## [Text passage]
*****
As such, biological neural networks are emerging computation systems to solve many practical engineering problems involving learning, classification and recognition tasks. Neuromorphic platforms have to be designed and managed properly to represent a suitable support the computational requirements of these networks, such as extremely parallel execution, dense intercommunication and energy efficiency.

From a computational point of view, a relevant challenge is to understand how to efficiently map neural networks onto neuromorphic platforms. Indeed, the way in which neurons are mapped into the platform may strongly affect neurpmprpihc platform efficiency in terms of both performance and energy. Because of the computational limitations of the electronic circuits and the large number of neurons and synapses of realistic networks, a suitable resource allocation is critical.

Moreover, considering that these platforms can be integrated into robotic systems, an efficient mapping should take into account interactions with external sensors, where certain signals must arrive efficiently.

As such, the problem of computation allocation on neuromorphic platforms is an intriguing and forward looking one. Techniques inherited from the VLSI world can be used as starting point, however, they must be specialized and adapted to consider the specific nature of the computation, the fact that these systems are not fully deterministic and they can tolerate some losses and the fact that networks should be evolving, considering plasticity and neurogenesis.

In this talk we discuss the recent results about computation mapping on neuromorphic platforms, considering the systems developed inside the Human Brain Project (HBP) as case study.
*****
## [What you need to do]
In the text on mapping neural networks onto neuromorphic platforms, which systems does the talk use as its case study?

Stored data entries
*****
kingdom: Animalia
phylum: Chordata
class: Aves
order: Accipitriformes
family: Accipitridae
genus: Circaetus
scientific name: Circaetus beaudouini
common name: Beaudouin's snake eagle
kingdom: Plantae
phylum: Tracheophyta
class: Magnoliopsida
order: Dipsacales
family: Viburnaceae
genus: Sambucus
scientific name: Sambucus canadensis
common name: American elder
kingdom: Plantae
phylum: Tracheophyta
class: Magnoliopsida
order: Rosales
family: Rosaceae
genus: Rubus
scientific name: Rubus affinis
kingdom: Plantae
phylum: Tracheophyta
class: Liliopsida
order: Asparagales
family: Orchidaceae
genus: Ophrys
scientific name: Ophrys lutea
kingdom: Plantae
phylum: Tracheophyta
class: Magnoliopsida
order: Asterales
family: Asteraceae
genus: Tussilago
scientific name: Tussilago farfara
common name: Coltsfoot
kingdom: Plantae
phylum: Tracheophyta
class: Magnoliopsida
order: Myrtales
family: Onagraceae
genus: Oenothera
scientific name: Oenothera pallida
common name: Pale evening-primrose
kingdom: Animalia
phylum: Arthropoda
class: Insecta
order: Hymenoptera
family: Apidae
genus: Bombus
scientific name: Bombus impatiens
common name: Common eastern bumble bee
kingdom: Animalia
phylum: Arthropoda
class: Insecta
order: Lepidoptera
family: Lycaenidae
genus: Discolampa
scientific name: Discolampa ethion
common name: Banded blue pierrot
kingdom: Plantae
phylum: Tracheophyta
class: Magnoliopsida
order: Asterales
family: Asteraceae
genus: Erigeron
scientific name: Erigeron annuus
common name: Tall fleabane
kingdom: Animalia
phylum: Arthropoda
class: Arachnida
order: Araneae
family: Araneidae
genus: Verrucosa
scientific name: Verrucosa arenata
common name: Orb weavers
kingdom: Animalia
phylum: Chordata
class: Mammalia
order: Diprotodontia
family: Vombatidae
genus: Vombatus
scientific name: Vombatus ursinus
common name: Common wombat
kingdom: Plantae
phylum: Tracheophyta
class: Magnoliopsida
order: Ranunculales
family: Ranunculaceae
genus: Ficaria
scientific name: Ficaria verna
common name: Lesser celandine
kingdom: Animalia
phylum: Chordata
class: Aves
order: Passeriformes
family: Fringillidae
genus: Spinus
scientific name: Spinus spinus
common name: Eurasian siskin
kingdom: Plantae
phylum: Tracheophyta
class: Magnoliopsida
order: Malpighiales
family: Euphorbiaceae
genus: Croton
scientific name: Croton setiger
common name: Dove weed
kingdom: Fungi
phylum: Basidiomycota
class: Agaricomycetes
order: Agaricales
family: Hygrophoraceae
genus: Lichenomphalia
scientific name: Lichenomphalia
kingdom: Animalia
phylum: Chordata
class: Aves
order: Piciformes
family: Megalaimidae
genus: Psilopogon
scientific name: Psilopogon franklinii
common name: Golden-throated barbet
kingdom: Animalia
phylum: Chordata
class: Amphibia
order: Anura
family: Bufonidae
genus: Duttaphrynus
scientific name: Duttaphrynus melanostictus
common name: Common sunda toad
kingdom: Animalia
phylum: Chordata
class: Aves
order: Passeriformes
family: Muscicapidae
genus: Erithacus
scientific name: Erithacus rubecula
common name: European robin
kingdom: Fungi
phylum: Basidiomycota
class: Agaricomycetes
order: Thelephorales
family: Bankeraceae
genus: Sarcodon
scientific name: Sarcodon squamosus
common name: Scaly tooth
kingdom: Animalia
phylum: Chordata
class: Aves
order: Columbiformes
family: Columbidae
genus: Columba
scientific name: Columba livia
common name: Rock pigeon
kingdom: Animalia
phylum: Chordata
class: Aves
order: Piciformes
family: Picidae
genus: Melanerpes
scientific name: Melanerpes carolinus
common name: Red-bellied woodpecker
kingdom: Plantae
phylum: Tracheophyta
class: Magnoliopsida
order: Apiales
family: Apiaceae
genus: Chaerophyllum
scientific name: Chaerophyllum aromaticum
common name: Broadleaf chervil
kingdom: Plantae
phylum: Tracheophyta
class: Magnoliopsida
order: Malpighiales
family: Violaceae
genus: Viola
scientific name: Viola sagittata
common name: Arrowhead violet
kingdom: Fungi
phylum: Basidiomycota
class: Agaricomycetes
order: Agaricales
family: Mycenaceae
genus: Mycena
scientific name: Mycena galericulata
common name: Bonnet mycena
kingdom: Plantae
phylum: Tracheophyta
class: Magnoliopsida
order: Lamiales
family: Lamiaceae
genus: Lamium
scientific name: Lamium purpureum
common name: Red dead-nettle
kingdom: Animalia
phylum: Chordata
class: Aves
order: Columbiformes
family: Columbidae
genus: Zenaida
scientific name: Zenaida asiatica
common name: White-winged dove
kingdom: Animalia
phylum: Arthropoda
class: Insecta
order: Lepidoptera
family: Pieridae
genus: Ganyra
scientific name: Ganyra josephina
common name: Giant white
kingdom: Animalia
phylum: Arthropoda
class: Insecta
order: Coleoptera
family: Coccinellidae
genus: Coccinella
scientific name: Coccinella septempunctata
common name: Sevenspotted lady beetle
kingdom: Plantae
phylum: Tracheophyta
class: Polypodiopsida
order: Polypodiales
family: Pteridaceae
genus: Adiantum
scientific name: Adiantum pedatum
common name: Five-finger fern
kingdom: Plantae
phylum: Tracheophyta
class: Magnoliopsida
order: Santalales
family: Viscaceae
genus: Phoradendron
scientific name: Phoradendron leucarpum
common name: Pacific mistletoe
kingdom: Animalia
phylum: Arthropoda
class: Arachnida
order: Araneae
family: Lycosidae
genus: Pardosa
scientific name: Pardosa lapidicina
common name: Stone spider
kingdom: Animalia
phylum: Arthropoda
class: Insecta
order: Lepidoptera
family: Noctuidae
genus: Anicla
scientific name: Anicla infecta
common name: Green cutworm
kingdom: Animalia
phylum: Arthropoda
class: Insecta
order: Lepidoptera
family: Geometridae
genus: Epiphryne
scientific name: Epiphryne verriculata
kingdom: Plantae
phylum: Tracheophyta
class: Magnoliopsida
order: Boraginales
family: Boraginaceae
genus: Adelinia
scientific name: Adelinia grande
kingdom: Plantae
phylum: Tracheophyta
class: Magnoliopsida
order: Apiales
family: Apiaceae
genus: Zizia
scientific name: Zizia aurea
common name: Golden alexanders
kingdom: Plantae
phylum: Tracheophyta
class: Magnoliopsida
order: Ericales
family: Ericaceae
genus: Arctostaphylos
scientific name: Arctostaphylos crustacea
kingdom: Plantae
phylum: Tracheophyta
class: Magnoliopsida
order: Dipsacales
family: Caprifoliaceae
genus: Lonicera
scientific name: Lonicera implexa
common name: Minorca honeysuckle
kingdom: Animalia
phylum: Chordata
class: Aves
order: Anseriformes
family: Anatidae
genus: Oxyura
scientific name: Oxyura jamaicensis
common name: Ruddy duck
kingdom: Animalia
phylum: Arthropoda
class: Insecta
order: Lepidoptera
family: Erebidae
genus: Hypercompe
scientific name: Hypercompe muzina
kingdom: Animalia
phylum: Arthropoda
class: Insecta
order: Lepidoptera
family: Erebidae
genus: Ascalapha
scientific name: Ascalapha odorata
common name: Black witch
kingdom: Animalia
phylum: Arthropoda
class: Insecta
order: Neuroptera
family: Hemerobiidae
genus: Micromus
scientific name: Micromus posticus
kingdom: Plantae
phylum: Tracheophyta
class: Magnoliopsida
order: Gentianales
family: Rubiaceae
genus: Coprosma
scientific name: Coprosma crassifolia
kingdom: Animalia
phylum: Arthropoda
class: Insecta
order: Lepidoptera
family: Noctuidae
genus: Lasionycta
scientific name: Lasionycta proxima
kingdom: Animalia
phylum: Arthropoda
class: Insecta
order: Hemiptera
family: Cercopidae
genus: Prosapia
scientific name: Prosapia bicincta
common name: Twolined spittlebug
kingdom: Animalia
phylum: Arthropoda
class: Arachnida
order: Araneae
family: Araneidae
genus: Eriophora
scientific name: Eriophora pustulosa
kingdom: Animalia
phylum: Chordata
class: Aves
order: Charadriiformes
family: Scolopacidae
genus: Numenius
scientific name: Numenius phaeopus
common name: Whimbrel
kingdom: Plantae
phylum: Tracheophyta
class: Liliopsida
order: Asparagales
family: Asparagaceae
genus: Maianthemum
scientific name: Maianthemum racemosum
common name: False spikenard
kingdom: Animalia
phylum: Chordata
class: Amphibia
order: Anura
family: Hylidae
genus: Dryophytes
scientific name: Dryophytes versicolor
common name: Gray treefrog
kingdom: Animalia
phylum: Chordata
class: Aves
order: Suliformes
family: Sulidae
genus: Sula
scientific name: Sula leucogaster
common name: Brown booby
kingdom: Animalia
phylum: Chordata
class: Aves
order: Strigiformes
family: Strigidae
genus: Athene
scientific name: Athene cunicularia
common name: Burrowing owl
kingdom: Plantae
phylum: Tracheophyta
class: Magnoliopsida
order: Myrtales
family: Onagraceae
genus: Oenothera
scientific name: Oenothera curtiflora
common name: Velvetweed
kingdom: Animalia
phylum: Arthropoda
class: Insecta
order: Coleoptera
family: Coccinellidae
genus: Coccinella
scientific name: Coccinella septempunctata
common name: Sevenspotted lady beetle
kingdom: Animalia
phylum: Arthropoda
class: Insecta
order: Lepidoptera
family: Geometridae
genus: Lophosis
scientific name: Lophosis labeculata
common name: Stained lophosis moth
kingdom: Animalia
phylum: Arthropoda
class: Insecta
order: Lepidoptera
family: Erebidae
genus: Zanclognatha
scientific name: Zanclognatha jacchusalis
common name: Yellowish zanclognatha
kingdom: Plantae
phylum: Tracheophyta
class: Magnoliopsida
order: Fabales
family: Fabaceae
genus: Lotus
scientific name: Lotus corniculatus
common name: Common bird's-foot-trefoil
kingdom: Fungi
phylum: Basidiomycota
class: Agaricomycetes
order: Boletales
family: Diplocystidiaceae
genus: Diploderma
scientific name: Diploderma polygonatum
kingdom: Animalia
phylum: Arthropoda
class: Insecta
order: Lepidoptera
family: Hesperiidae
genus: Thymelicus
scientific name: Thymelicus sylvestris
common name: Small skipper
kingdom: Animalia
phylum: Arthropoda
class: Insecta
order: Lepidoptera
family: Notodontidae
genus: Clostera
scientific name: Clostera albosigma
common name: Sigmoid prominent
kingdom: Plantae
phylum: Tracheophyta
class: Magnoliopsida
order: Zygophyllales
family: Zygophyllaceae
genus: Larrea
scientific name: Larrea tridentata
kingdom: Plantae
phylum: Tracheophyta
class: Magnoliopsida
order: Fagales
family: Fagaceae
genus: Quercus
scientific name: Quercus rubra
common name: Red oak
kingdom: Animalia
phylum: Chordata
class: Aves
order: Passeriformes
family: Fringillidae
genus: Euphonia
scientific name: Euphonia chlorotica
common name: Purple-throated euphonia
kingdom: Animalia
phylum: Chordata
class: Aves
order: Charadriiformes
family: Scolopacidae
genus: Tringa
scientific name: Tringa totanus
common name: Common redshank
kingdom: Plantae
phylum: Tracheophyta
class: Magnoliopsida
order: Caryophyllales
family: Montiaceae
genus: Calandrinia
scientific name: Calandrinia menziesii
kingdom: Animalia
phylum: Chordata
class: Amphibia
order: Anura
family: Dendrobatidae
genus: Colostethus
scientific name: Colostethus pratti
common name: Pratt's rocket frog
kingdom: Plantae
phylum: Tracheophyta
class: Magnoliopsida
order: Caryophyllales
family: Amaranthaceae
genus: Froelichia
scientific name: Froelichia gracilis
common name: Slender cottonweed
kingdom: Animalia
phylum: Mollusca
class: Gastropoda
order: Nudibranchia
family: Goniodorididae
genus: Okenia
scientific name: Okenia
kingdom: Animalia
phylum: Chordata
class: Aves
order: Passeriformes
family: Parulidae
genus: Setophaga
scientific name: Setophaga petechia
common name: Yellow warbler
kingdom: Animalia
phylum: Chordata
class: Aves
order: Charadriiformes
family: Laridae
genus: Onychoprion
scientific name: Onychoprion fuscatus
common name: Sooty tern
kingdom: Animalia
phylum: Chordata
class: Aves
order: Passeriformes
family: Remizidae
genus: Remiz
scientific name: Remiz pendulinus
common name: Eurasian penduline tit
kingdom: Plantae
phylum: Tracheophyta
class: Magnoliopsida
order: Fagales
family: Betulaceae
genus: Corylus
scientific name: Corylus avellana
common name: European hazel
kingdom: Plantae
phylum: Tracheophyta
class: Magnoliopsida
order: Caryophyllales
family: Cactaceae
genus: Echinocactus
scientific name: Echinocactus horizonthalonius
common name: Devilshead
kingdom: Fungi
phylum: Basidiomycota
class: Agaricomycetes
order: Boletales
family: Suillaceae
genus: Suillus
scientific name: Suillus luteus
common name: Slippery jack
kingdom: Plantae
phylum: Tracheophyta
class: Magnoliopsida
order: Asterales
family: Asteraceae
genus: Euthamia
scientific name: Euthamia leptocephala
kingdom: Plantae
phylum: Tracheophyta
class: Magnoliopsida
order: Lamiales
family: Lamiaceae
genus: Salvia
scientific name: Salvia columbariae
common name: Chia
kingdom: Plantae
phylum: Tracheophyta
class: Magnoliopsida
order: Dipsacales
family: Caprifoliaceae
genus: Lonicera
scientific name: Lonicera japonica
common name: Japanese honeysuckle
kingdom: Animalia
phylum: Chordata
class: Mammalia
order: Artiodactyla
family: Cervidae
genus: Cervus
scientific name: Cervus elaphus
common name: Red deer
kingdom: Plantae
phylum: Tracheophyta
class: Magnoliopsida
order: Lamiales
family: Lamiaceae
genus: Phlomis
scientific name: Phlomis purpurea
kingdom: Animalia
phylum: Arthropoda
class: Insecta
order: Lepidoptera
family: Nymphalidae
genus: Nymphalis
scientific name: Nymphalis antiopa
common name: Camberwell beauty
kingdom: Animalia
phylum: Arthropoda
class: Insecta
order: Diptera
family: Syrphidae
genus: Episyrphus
*****
## [Solution to this exercise]
The systems developed inside the Human Brain Project (HBP).